A prior study funded by PCORI developed and tested an intervention to enable more advance
care planning to take place in dialysis centers. The Shared Decision Making - Renal
Supportive Care (SDM-RSC) study tested a multi-modal patient-centered intervention to improve
advance care planning for dialysis patients. Through qualitative interviews with advisory
boards comprised of patients and stakeholders, SDM-RSC investigators designed an intervention
that focused on goals of care conversations between patients and family members with the
nephrologist and social worker. The SDM-RSC intervention targeted deficiencies in
communication, estimating prognosis, and transition planning for seriously ill dialysis
patients. The intervention showed capacity to increase substantially completion of advance
directives and medical orders (Medical Orders for Life-Sustaining Treatment [MOLST]/Physician
Orders for Life-Sustaining Treatment [POLST]) associated with improved patient-level
end-of-life (EOL) outcomes. Among study participants, the advance directive completion rate
and understanding of advance directives were substantially higher than in usual care; 75% of
participants named and documented a healthcare proxy and 63% had medical orders (MOLST or
POLST) (in comparison to 49% with advance directives and 3% with medical orders in usual
care). The average duration time for an ACP conversation was about 45 minutes. Overall
clinic-level hospice usage using retrospective data did not vary significantly between the
pre- and post-intervention 6-month periods with an observed average rate of 25% which is
close to the 2015 national average of 26% among all ESRD Medicare decedents. However, among
deceased study participants who engaged in a Shared Decision Making and Renal Supportive Care
(SDMRSC) meeting, 48% voluntarily withdrew from dialysis prior to death and 39% received
hospice services (compared to the overall rate in these dialysis centers of 24.8%).
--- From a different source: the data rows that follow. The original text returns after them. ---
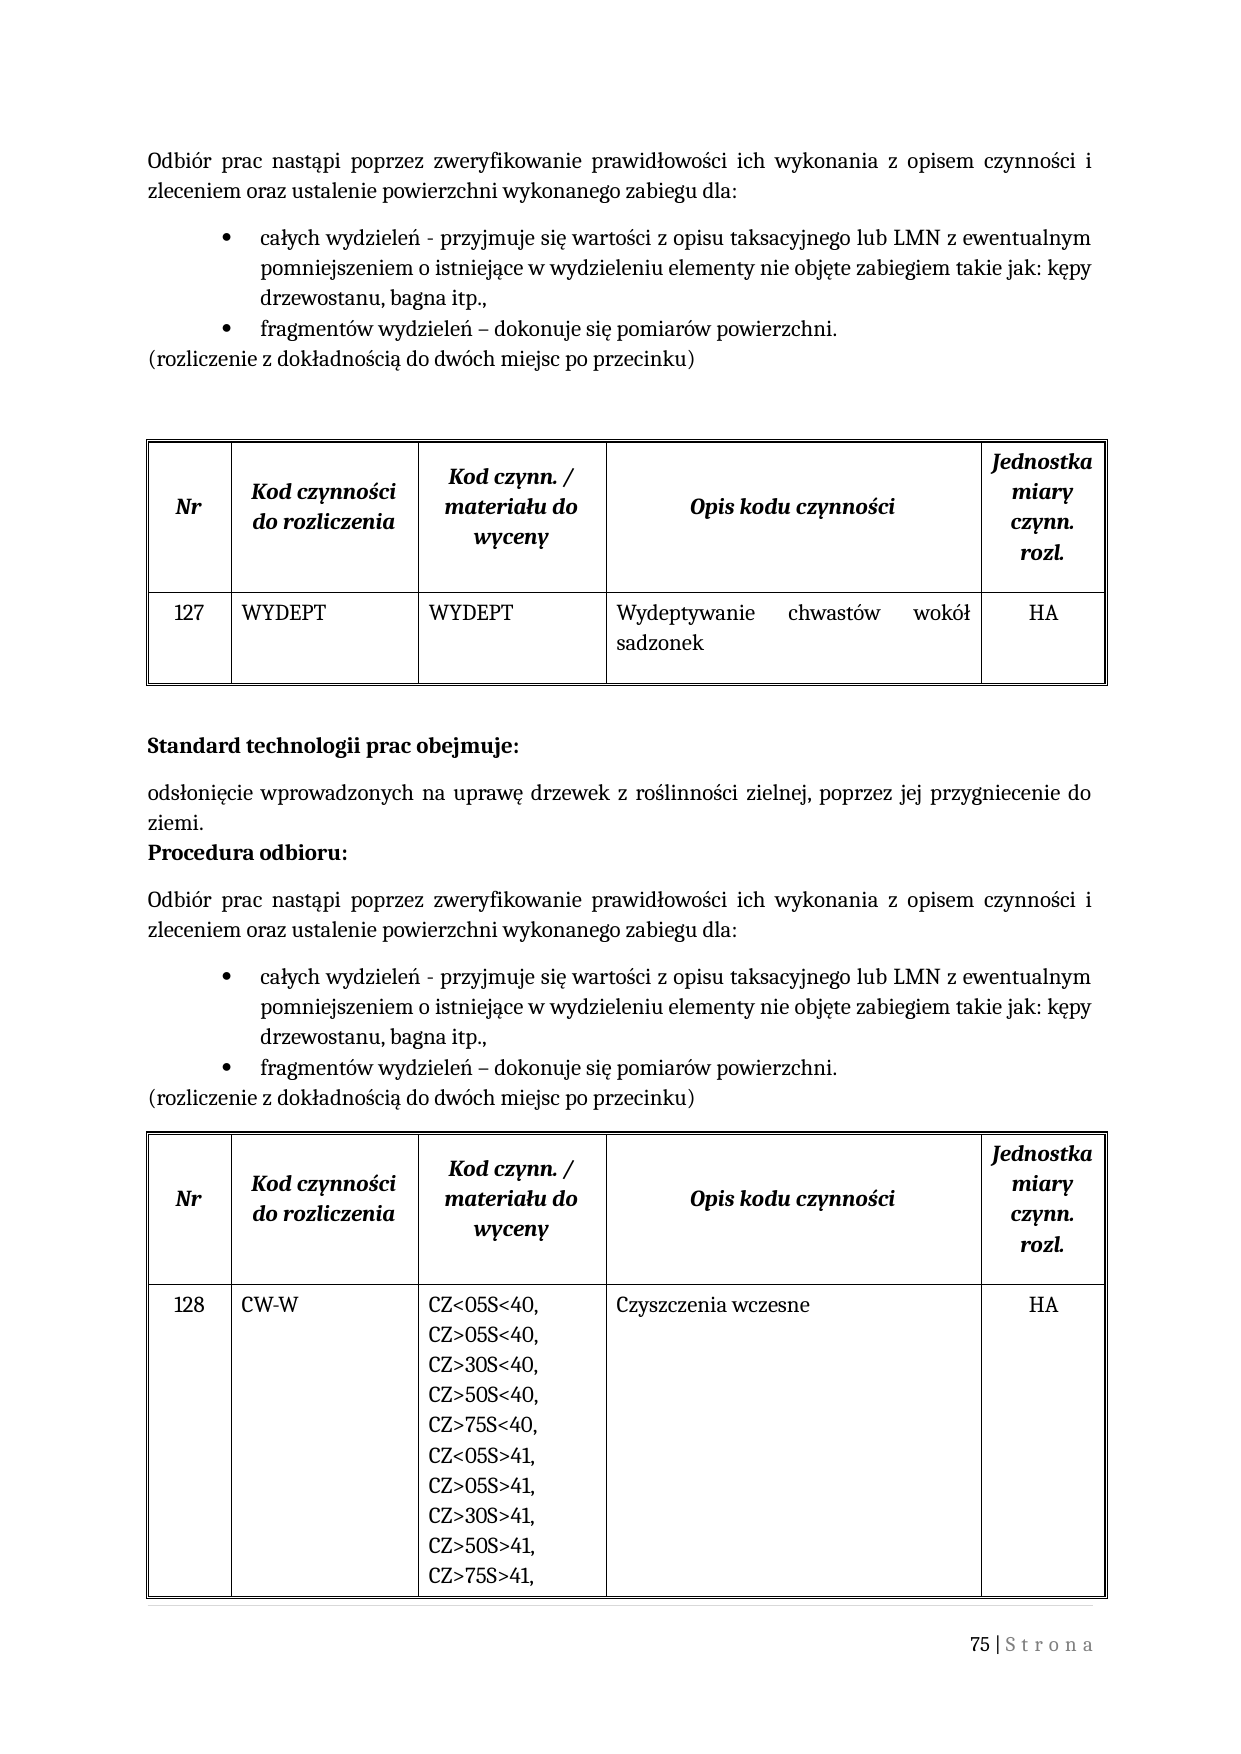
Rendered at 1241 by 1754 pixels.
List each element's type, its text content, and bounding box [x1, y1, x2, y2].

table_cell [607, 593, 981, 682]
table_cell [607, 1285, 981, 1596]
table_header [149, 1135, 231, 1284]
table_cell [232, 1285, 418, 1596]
text odsłonięcie wprowadzonych na uprawę drzewek z roślinności zielnej, poprzez jej przygniecenie do ziemi. [148, 779, 1093, 836]
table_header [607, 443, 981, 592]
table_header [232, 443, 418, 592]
text (rozliczenie z dokładnością do dwóch miejsc po przecinku) [148, 1084, 1093, 1111]
text Odbiór prac nastąpi poprzez zweryfikowanie prawidłowości ich wykonania z opisem czynności i zleceniem oraz ustalenie powierzchni wykonanego zabiegu dla: [148, 148, 1093, 204]
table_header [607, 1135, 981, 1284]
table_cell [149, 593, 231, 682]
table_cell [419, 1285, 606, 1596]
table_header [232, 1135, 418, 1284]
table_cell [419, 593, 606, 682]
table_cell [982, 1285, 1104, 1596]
text Odbiór prac nastąpi poprzez zweryfikowanie prawidłowości ich wykonania z opisem czynności i zleceniem oraz ustalenie powierzchni wykonanego zabiegu dla: [148, 887, 1093, 943]
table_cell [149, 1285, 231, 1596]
list fragmentów wydzieleń – dokonuje się pomiarów powierzchni. [223, 315, 1093, 342]
text Procedura odbioru: [148, 840, 1093, 866]
list fragmentów wydzieleń – dokonuje się pomiarów powierzchni. [223, 1054, 1093, 1081]
text Standard technologii prac obejmuje: [148, 732, 1093, 759]
list całych wydzieleń - przyjmuje się wartości z opisu taksacyjnego lub LMN z ewentualnym pomniejszeniem o istniejące w wydzieleniu elementy nie objęte zabiegiem takie jak: kępy drzewostanu, bagna itp., [223, 225, 1093, 311]
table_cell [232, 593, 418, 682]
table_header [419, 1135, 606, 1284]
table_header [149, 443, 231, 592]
list całych wydzieleń - przyjmuje się wartości z opisu taksacyjnego lub LMN z ewentualnym pomniejszeniem o istniejące w wydzieleniu elementy nie objęte zabiegiem takie jak: kępy drzewostanu, bagna itp., [223, 964, 1093, 1050]
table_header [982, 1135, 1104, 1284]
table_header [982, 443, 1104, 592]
text (rozliczenie z dokładnością do dwóch miejsc po przecinku) [148, 346, 1093, 372]
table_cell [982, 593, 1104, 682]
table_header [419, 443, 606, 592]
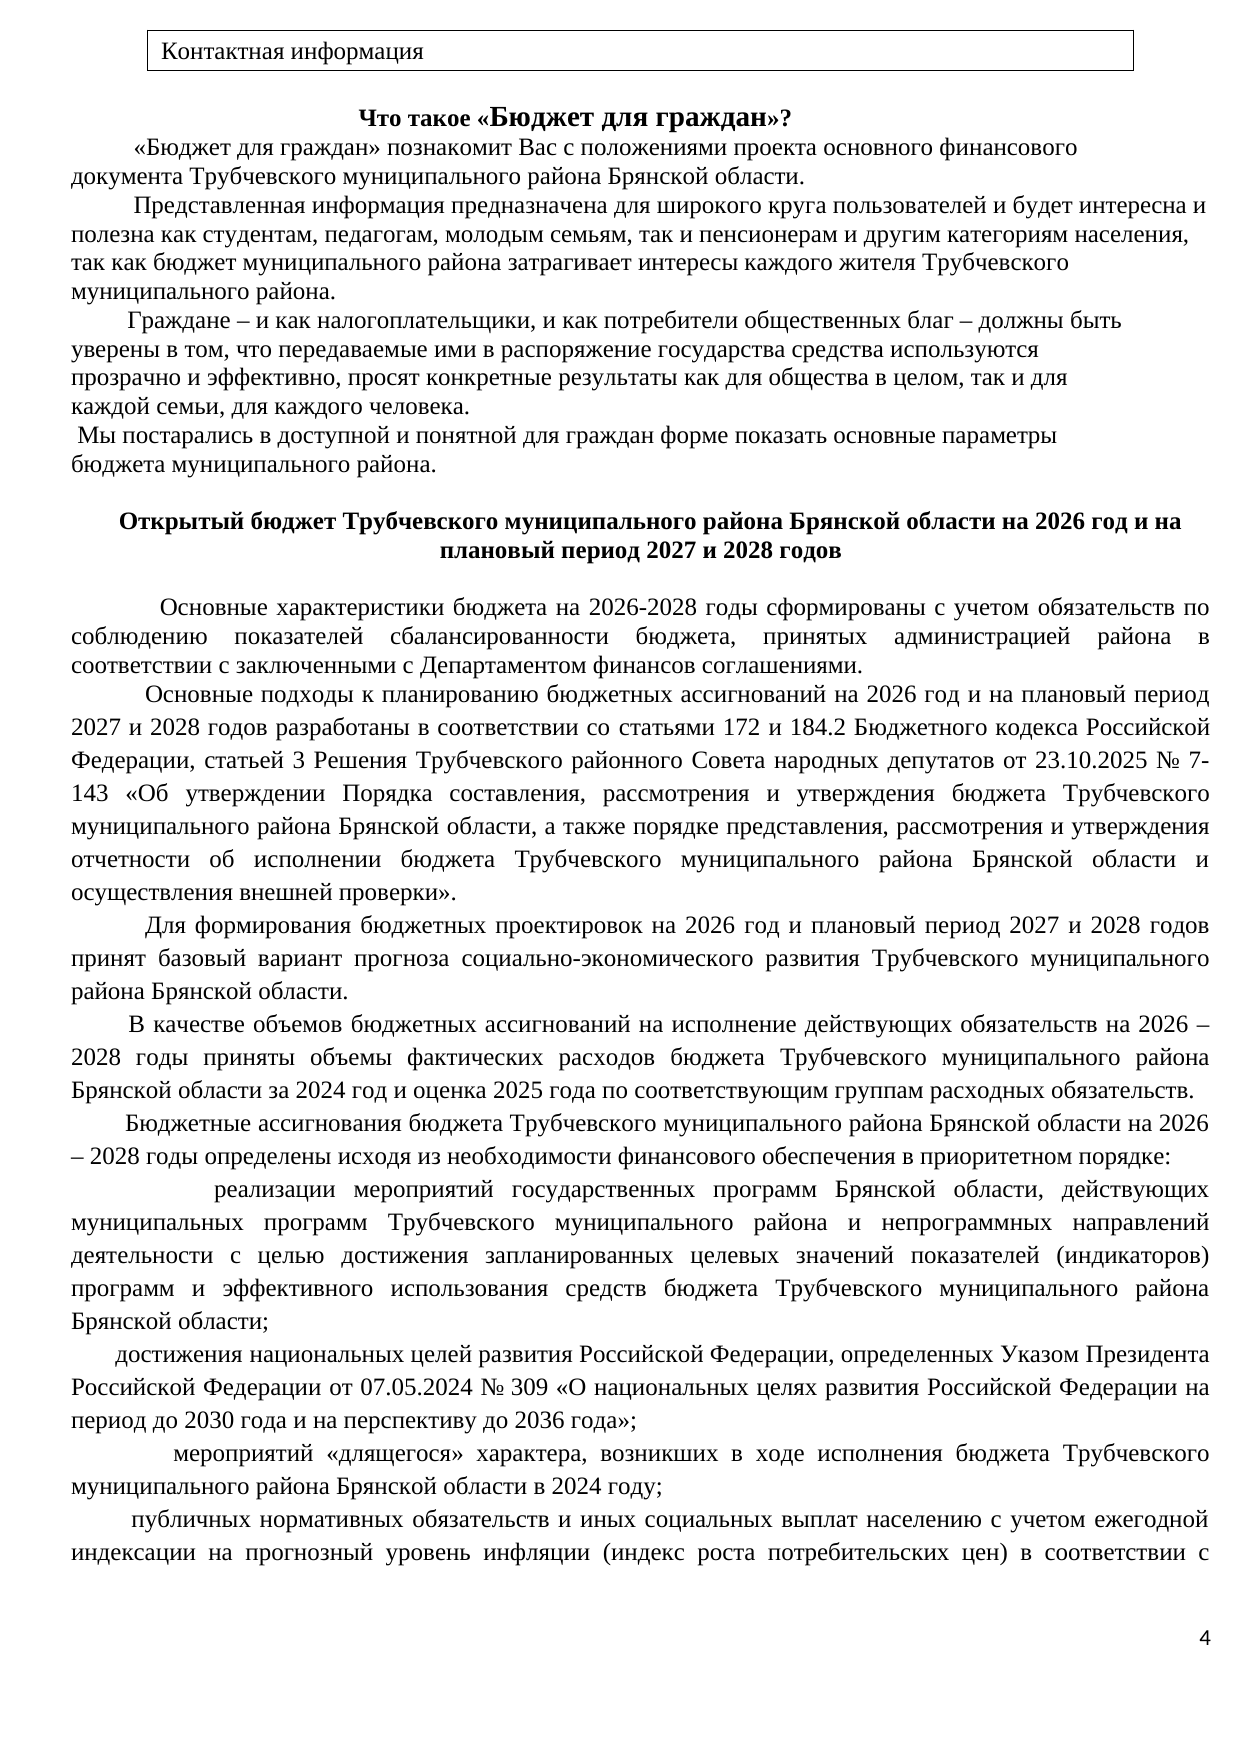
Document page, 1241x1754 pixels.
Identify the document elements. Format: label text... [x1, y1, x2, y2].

text уверены в том, что передаваемые ими в распоряжение государства средства используются [71, 334, 1211, 362]
text Открытый бюджет Трубчевского муниципального района Брянской области на 2026 год и на плановый период 2027 и 2028 годов [71, 506, 1211, 564]
text достижения национальных целей развития Российской Федерации, определенных Указом Президента Российской Федерации от 07.05.2024 № 309 «О национальных целях развития Российской Федерации на период до 2030 года и на перспективу до 2036 года»; [71, 1339, 1211, 1434]
text Бюджетные ассигнования бюджета Трубчевского муниципального района Брянской области на 2026 – 2028 годы определены исходя из необходимости финансового обеспечения в приоритетном порядке: [71, 1108, 1211, 1170]
text Для формирования бюджетных проектировок на 2026 год и плановый период 2027 и 2028 годов принят базовый вариант прогноза социально-экономического развития Трубчевского муниципального района Брянской области. [71, 910, 1211, 1005]
text прозрачно и эффективно, просят конкретные результаты как для общества в целом, так и для [71, 362, 1211, 391]
table_cell Контактная информация [148, 31, 1133, 70]
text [71, 1504, 1211, 1566]
text мероприятий «длящегося» характера, возникших в ходе исполнения бюджета Трубчевского муниципального района Брянской области в 2024 году; [71, 1438, 1211, 1500]
text Граждане – и как налогоплательщики, и как потребители общественных благ – должны быть [71, 305, 1211, 334]
text «Бюджет для граждан» познакомит Вас с положениями проекта основного финансового [71, 132, 1211, 161]
text реализации мероприятий государственных программ Брянской области, действующих муниципальных программ Трубчевского муниципального района и непрограммных направлений деятельности с целью достижения запланированных целевых значений показателей (индикаторов) программ и эффективного использования средств бюджета Трубчевского муниципального района Брянской области; [71, 1174, 1211, 1335]
text Что такое «Бюджет для граждан»? [71, 99, 1211, 132]
text полезна как студентам, педагогам, молодым семьям, так и пенсионерам и другим категориям населения, так как бюджет муниципального района затрагивает интересы каждого жителя Трубчевского муниципального района. [71, 219, 1211, 305]
text В качестве объемов бюджетных ассигнований на исполнение действующих обязательств на 2026 – 2028 годы приняты объемы фактических расходов бюджета Трубчевского муниципального района Брянской области за 2024 год и оценка 2025 года по соответствующим группам расходных обязательств. [71, 1009, 1211, 1104]
text каждой семьи, для каждого человека. [71, 391, 1211, 420]
text бюджета муниципального района. [71, 449, 1211, 477]
text Основные характеристики бюджета на 2026-2028 годы сформированы с учетом обязательств по соблюдению показателей сбалансированности бюджета, принятых администрацией района в соответствии с заключенными с Департаментом финансов соглашениями. [71, 592, 1211, 679]
text документа Трубчевского муниципального района Брянской области. [71, 161, 1211, 190]
text Представленная информация предназначена для широкого круга пользователей и будет интересна и [71, 190, 1211, 219]
text Основные подходы к планированию бюджетных ассигнований на 2026 год и на плановый период 2027 и 2028 годов разработаны в соответствии со статьями 172 и 184.2 Бюджетного кодекса Российской Федерации, статьей 3 Решения Трубчевского районного Совета народных депутатов от 23.10.2025 № 7-143 «Об утверждении Порядка составления, рассмотрения и утверждения бюджета Трубчевского муниципального района Брянской области, а также порядке представления, рассмотрения и утверждения отчетности об исполнении бюджета Трубчевского муниципального района Брянской области и осуществления внешней проверки». [71, 679, 1211, 906]
text Мы постарались в доступной и понятной для граждан форме показать основные параметры [71, 420, 1211, 449]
There were high levels of family satisfaction (FAMCARE results) and no adverse intervention
effects on patients or surrogates on measures of depression and health-related quality of
life. The stakeholder advisory council and the respondents on post-intervention interviews
recommended the following: a) streamlining and focusing the social worker training; b)
offering the advance care planning conversation to all dialysis patients, not just those who
were seriously ill, c) broadening the population to include home dialysis patients; and d)
offering a telehealth option for conducting the discussions.
The current study builds on the SDM-RSC results to implement the revised intervention in a
broader population with a larger number of participating dialysis centers.